── Source passage ──

ITTO must do more to combat illegal timber trade and enforce forest laws: Brazil's Minister of Environment and Forests

27 May 2002, Yokohama, Japan

It is essential that international organizations such as the International Tropical Timber Organization (ITTO) have the capacity to work against predatory forest exploitation, illegal logging and illegal trade, according to Dr Jose Carlos Carvalho, the Brazilian Minister of Environment and Forests.

Dr Carvalho was speaking during a visit to ITTO headquarters, which, he said, signalled Brazil's "firm wish" to strengthen the Organization's role as a major instrument for the promotion of sustainable forest management.

He said that Brazil had taken a number of steps in recent years to improve its forest-related institutions and forest law enforcement. For example, the Brazilian Institute for Environmental and Natural Renewable Resources (IBAMA) was starting to implement Brazil's new National Forest Program. Forest law enforcement was also being strengthened at the state level: 20 states now have their own forest police responsible for enforcing forest laws.

Dr Carvalho said that in recent months forest law enforcement authorities had seized some 30,000 m³ of mahogany harvested illegally from indigenous lands. Such actions were essential to protect legal operators, he said.

"Honest enterprises should not be penalised by the existence of illegal operations. We have to provide an investment environment that preserves the competitiveness of those companies that operate within the law."

However, despite Brazil's best efforts, deforestation continues in the Amazon. According to Dr Carvalho, financially competitive alternatives to agriculture are needed if deforestation is to be minimized.

"Currently, the only way in which tropical countries can obtain reasonable remuneration for their highly biodiverse forests is through predatory use," he said. "Developed countries decry tropical deforestation, but neither governments nor markets currently remunerate tropical countries for their biodiversity."

To help redress this, the Brazilian government was establishing a centre for biotechnology research and development in the Amazon, said Dr Carvalho. This centre, which will open later this year in the Amazonian city of Manaus, will be the largest of its kind in Latin America. Its role will be to search for and help develop forest biodiversity products in the pharmaceutical, cosmetics and food industries. Ecotourism was also being promoted through a US$200 million project supported by the InterAmerican Development Bank.

───
── Material shown ──

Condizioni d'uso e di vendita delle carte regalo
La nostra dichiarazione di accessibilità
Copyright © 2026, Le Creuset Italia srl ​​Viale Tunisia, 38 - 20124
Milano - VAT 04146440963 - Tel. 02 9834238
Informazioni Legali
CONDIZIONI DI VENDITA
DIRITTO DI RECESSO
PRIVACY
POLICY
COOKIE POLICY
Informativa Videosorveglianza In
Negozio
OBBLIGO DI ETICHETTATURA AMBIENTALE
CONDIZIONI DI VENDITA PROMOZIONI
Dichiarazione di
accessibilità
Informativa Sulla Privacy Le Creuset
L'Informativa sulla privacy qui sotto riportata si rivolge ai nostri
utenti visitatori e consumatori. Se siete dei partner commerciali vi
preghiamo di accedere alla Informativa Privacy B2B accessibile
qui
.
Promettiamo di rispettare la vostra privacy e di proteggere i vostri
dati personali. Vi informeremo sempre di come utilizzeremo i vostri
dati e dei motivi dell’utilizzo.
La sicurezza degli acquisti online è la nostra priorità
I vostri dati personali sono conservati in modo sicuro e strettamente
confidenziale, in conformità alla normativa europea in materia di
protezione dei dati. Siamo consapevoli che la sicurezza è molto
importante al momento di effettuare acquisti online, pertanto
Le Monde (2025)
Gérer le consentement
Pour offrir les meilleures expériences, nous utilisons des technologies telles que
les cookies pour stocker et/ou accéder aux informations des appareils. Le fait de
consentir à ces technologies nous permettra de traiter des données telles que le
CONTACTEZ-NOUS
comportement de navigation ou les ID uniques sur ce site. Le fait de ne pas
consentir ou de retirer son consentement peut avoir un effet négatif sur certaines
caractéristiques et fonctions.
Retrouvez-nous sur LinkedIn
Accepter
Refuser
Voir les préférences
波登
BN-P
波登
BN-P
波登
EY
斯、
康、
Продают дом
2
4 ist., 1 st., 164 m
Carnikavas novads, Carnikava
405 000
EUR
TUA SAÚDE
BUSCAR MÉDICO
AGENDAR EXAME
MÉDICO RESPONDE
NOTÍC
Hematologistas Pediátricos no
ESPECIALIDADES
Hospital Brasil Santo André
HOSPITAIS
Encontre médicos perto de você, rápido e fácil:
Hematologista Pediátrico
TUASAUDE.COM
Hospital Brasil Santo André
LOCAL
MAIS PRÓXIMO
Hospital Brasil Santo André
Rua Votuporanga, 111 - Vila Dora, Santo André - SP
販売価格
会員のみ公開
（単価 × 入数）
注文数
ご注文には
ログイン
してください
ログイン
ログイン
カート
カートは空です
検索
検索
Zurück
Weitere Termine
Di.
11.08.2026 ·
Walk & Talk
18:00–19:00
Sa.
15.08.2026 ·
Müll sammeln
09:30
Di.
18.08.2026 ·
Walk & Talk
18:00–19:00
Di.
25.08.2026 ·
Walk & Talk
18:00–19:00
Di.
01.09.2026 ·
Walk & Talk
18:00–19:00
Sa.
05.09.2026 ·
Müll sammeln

───

▶ **Apply what you read**
1. In the news item about the Brazilian minister's visit to ITTO, how much illegally harvested mahogany had authorities recently seized?
2. Write a continuation of the news item about the Brazilian minister's visit to ITTO, starting after its final sentence.

▶ **Results of the exercise**
1. About 30,000 m³, harvested illegally from indigenous lands.

2.
However, Dr Carvalho said that developing countries still struggled to compete for international markets against subsidised forestry and agriculture in many developed countries.

"The United States and the European Union alone subsidize their agricultural sectors by about US$300 billion a year," he said. "That's why I find the rhetoric of many developed countries about 'poverty alleviation' in developing countries somewhat strange. International trade is dominated by the largest economies and often acts in contradiction to this anti-poverty rhetoric. It is increasingly obvious that without some fundamental changes in the economic order, the term 'sustainable development' is an empty slogan."

Dr Carvalho praised ITTO for funding two new projects in Brazil worth US$1.3 million at its last Council Session (held earlier this month in Bali, Indonesia). One project will facilitate the introduction of a forest concessions regime in Brazil's national forests, and another will harmonize ITTO's criteria and indicators for sustainable tropical forest management with those of the region's Tarapoto Process.

"International cooperation is essential to complement national efforts to achieve sustainable forest management," he said. "ITTO is one organization capable of backing up its words with action, but it can and should do more to support sustainable forest management and certification and to combat illegal logging and illegal trade. I am here [at ITTO headquarters] to launch an appeal for these fundamental forest issues to be placed at the top of the Organization's agenda and for more resources to be put at its disposal."